SOURCE DATA:
┄┄┄┄┄┄┄┄┄┄┄┄┄┄┄┄┄┄┄┄

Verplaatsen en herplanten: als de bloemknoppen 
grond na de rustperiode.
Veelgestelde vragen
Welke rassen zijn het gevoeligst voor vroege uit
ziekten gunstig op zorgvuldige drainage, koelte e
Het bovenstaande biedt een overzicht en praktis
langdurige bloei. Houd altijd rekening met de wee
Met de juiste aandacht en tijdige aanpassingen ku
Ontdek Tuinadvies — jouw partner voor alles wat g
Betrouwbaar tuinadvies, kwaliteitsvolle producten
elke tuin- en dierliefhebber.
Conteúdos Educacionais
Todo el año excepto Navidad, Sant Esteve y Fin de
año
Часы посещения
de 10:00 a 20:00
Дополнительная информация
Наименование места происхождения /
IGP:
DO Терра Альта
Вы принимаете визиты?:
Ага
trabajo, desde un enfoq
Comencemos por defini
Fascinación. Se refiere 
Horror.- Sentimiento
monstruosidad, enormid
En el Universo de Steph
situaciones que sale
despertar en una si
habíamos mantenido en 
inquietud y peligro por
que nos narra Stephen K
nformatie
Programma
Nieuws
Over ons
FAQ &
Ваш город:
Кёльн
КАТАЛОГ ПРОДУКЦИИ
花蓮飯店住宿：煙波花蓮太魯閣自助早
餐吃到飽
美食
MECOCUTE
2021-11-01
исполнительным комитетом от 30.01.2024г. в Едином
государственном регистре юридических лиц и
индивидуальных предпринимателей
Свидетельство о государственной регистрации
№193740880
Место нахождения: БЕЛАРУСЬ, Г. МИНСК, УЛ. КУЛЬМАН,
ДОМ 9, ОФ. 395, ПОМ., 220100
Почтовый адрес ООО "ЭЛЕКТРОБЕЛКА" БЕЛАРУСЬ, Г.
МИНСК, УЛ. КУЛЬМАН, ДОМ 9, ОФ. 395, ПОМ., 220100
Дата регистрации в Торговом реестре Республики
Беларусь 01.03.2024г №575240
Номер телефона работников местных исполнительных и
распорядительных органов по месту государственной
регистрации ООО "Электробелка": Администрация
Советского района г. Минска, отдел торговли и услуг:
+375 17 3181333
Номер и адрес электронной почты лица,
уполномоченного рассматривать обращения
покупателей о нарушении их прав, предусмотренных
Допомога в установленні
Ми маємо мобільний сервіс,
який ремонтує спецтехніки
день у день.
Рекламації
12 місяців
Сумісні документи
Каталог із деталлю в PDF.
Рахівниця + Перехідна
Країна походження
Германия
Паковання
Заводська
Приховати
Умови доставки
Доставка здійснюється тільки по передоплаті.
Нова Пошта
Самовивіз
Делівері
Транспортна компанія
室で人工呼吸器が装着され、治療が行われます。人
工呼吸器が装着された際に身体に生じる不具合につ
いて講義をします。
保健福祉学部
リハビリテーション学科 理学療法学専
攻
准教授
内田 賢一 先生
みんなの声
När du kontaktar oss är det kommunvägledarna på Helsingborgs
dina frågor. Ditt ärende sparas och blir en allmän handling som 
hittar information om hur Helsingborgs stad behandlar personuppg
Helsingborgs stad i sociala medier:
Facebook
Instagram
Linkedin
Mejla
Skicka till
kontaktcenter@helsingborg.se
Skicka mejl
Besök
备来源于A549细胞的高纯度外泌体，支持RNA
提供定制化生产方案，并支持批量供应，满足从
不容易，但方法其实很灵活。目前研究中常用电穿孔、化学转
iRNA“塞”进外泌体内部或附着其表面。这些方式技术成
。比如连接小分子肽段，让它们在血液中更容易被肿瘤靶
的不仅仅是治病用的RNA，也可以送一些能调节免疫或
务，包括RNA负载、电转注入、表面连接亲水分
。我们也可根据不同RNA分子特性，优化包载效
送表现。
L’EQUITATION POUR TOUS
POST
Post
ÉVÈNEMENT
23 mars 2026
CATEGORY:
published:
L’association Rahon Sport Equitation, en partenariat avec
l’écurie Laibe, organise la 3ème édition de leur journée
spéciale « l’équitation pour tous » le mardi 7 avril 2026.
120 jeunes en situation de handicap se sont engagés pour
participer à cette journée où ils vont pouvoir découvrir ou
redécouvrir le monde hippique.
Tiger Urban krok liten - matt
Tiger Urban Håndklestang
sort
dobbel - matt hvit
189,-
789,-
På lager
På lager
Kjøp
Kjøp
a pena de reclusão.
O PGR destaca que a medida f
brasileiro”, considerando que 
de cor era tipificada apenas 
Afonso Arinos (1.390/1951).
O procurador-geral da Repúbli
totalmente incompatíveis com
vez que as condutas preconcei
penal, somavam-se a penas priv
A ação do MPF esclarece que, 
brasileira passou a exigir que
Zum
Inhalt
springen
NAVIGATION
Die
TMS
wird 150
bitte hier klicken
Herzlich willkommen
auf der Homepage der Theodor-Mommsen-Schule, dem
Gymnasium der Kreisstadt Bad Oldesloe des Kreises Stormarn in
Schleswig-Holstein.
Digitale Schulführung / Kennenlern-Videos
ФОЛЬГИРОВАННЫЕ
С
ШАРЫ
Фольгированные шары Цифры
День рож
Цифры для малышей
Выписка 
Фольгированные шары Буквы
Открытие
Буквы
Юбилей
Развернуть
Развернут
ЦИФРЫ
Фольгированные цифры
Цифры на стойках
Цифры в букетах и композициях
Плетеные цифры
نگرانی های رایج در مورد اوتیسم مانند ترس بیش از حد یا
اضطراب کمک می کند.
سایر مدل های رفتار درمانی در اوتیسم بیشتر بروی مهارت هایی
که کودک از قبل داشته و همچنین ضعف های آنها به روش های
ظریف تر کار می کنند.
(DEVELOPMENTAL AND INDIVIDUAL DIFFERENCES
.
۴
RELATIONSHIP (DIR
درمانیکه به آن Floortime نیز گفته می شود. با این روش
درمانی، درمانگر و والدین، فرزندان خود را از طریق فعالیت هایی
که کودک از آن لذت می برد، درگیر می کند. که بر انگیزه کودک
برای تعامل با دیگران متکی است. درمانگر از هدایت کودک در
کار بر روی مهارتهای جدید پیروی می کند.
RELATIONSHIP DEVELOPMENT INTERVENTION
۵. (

┄┄┄┄┄┄┄┄┄┄┄┄┄┄┄┄┄┄┄┄

EXERCISE INSTRUCTIONS: Rewrite the records from the beginning through the line containing "КАТАЛОГ ПРОДУКЦИИ", replacing "Nieuws" with "Berichten" and leaving everything else unchanged.

ANSWER SPACE:
Verplaatsen en herplanten: als de bloemknoppen 
grond na de rustperiode.
Veelgestelde vragen
Welke rassen zijn het gevoeligst voor vroege uit
ziekten gunstig op zorgvuldige drainage, koelte e
Het bovenstaande biedt een overzicht en praktis
langdurige bloei. Houd altijd rekening met de wee
Met de juiste aandacht en tijdige aanpassingen ku
Ontdek Tuinadvies — jouw partner voor alles wat g
Betrouwbaar tuinadvies, kwaliteitsvolle producten
elke tuin- en dierliefhebber.
Conteúdos Educacionais
Todo el año excepto Navidad, Sant Esteve y Fin de
año
Часы посещения
de 10:00 a 20:00
Дополнительная информация
Наименование места происхождения /
IGP:
DO Терра Альта
Вы принимаете визиты?:
Ага
trabajo, desde un enfoq
Comencemos por defini
Fascinación. Se refiere 
Horror.- Sentimiento
monstruosidad, enormid
En el Universo de Steph
situaciones que sale
despertar en una si
habíamos mantenido en 
inquietud y peligro por
que nos narra Stephen K
nformatie
Programma
Berichten
Over ons
FAQ &
Ваш город:
Кёльн
КАТАЛОГ ПРОДУКЦИИ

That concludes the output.